== Goal ==
Rewrite the material below as a JSON list of strings, one string for each line, with blank lines omitted. Leave the pictures out of the answer.

== Information shown ==
** BEGIN **

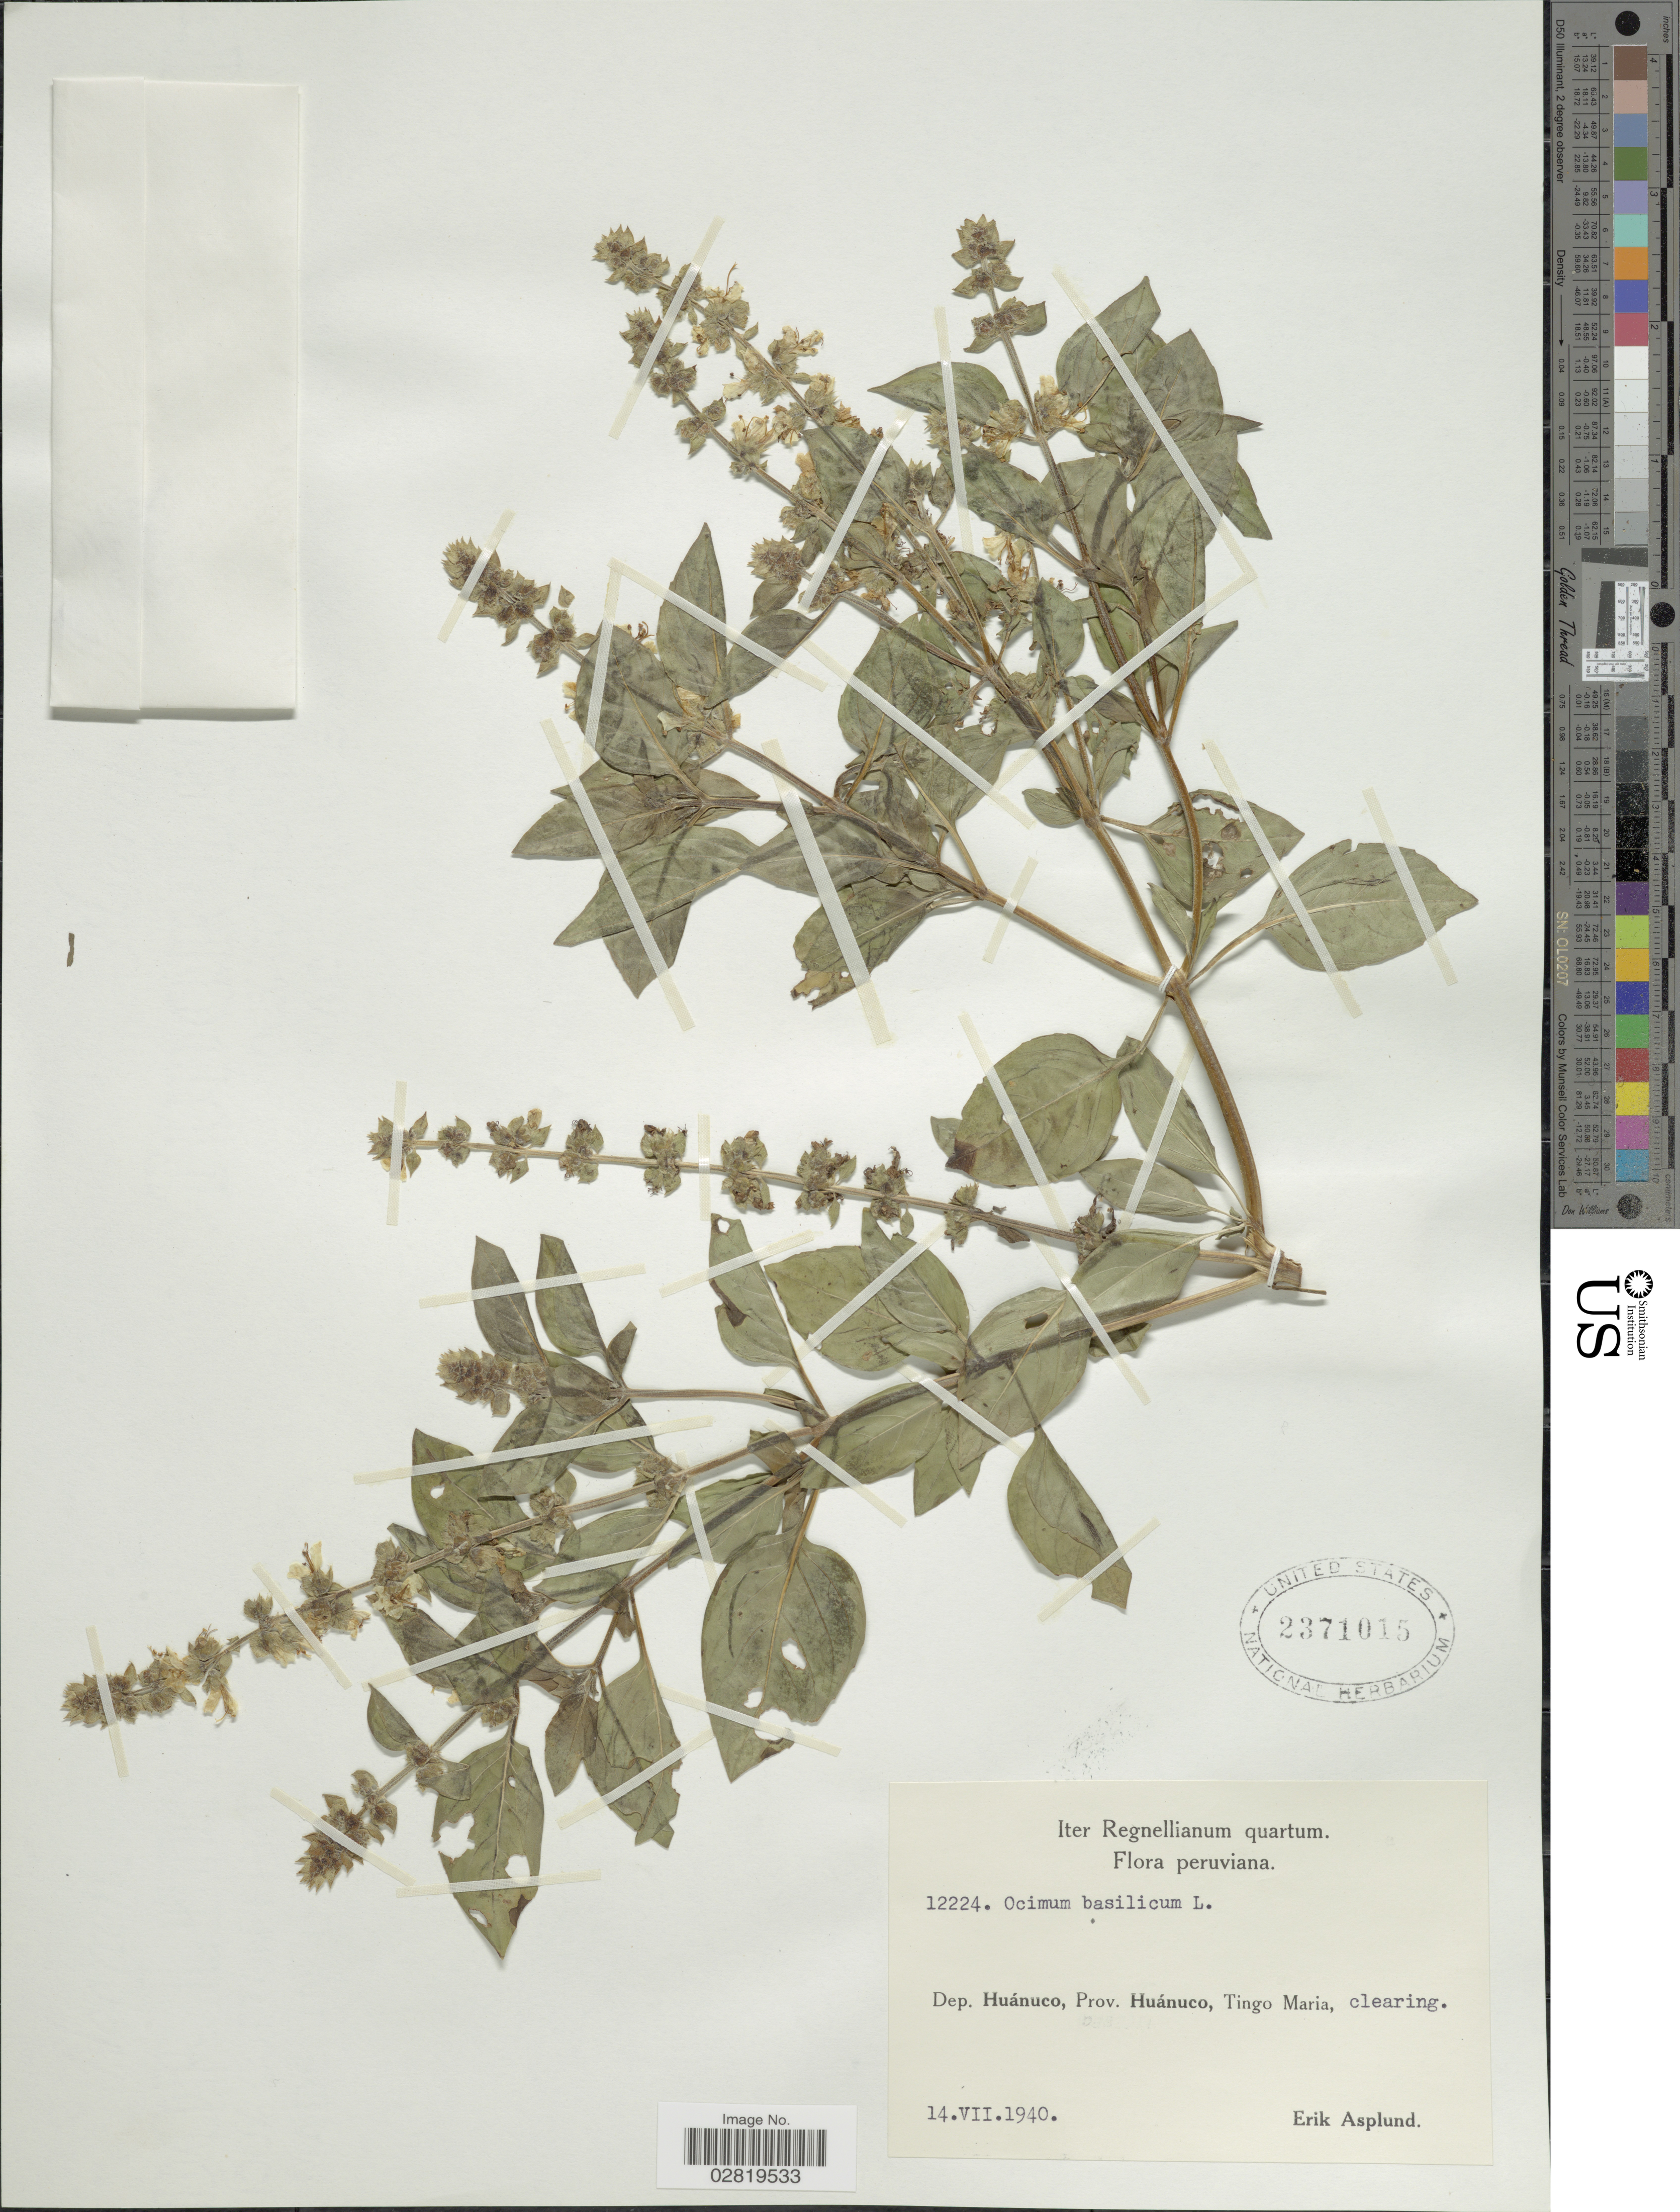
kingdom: Plantae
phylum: Tracheophyta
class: Magnoliopsida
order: Lamiales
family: Lamiaceae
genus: Ocimum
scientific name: Ocimum basilicum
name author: L.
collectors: E. Asplund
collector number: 12224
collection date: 1940-07-14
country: Peru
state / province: Huánuco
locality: Dep. Huánuco, Prov. Huánuco, Tingo Maria.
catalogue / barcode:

** END **

== Solution ==
[
  "kingdom: Plantae",
  "phylum: Tracheophyta",
  "class: Magnoliopsida",
  "order: Lamiales",
  "family: Lamiaceae",
  "genus: Ocimum",
  "scientific name: Ocimum basilicum",
  "name author: L.",
  "collectors: E. Asplund",
  "collector number: 12224",
  "collection date: 1940-07-14",
  "country: Peru",
  "state / province: Huánuco",
  "locality: Dep. Huánuco, Prov. Huánuco, Tingo Maria.",
  "catalogue / barcode:"
]